Always fork the project

  • Fork the project and work in your own repository. Don't work directly on the master repository, even if you have full administration/push rights.

Lifespan of a feature

  • Start with an issue: Awesome Feature X
  • Create a feature branch: 999-awesome-feature-x. It's good practice to declare the ticket number at the start of the branch name, but the most important thing is that the branch name easily lets others identify which ticket/issue it relates to.
    • If an issue feels like it's going to take longer than a week, consider breaking it into smaller issues. If that's not possible, rebase from upstream development regularly (at least daily).
  • Do the work
  • Send a pull-request against the development branch.
  • Someone else code-reviews and merges your branch.

Development → Staging → Production

  • When it's time to deploy to production, merge to staging, development staging
  • Deploy staging to staging environment, give QA some time to do things.
  • As bugs are filed, create new issues and pull against development, then merge to staging.
  • Once you get signoff from QA, merge staging production.
    • At this point, development, staging, and production should all point to the same commit.
  • Create a new annotated tag (using date as version?) and deploy.
    • github will automatically create a tarball out of tags, so that can be used for deploys.

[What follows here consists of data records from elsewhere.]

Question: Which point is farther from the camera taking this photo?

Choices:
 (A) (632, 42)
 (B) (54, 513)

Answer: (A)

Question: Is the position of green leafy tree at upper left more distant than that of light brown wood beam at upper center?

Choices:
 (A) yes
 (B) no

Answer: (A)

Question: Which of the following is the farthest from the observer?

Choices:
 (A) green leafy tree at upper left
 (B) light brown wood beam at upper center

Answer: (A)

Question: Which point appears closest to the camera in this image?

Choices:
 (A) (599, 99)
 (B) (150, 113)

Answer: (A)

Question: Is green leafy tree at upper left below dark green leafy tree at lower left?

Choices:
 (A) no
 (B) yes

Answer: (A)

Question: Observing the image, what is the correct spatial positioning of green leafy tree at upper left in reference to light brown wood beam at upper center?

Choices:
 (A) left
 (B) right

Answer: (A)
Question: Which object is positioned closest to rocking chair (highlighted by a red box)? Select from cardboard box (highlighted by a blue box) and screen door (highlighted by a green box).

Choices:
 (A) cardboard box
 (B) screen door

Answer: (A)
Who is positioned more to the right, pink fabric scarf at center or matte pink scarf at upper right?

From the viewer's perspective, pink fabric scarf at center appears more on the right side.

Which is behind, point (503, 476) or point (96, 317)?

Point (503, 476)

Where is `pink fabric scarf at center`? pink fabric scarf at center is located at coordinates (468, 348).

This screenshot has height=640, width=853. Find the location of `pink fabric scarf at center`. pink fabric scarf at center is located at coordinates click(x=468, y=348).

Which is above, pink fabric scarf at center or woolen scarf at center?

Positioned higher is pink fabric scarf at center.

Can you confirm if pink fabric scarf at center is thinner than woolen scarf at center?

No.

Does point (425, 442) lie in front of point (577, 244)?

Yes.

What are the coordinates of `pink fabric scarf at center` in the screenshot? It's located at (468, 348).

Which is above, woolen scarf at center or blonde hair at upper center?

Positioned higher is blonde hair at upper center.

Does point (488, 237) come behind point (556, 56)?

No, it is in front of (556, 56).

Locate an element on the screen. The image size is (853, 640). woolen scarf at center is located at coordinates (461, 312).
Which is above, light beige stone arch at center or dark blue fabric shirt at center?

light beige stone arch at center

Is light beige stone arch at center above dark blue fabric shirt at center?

Updating the development, staging and production servers

  • You can check the current revision of a deploy by going to media/revision_info.txt on the server (e.g., https://thimble.webmaker.org/media/revision_info.txt
  • Updates to the development branch are automatically applied to the development server (http://webpagemaker-dev.allizom.org) through a cron job. Updates can take between 5 and 30 minutes to show up.
  • Updates to the staging server must be requested from WebOps. File a bugzilla issue, using the "Server operations: Web operations" category, with a request to have the staging branch for github.com/mozilla/webpagemaker pushed to the staging server (http://webpagemaker.allizom.org).
  • Updates to the production server must also be requested from WebOps. File a bugzilla issue, using the "Server operations: Web operations" category, with a request to have the production branch for github.com/mozilla/webpagemaker pushed to the production server (http://thimble.webmaker.org).
  • When filing a bug to update the server, make sure to fill out the "Additional Comments" section with information about the push. A short changelog would be a good thing.

Hotfixes

  • When there's a problem on production, determine if it's serious enough that it needs to be fixed immediately. If it is, create an issue for it, i.e. "hotfix: the site doesn't work in IE"
  • Create a hotfix branch, hotfix-999-broken-in-ie. Write a new test case to prove the bug exists and prevent regressions if possible.
  • Submit pull request against production. Another developer should both code review & make sure the bug is actually fixed.
  • Once accepted, file a bug to get Ops to deploy the production branch to the staging server.
  • Make sure, again, that the bug is fixed.
  • When completely sure everything is fixed, file a bug to get Ops to deploy production to production.
  • Merge production development and create a new annotated tag.

Rolling back

  • Since we've been tagging all of the releases that hit production, it should be as easy as telling Ops to deploy a specific tag to production.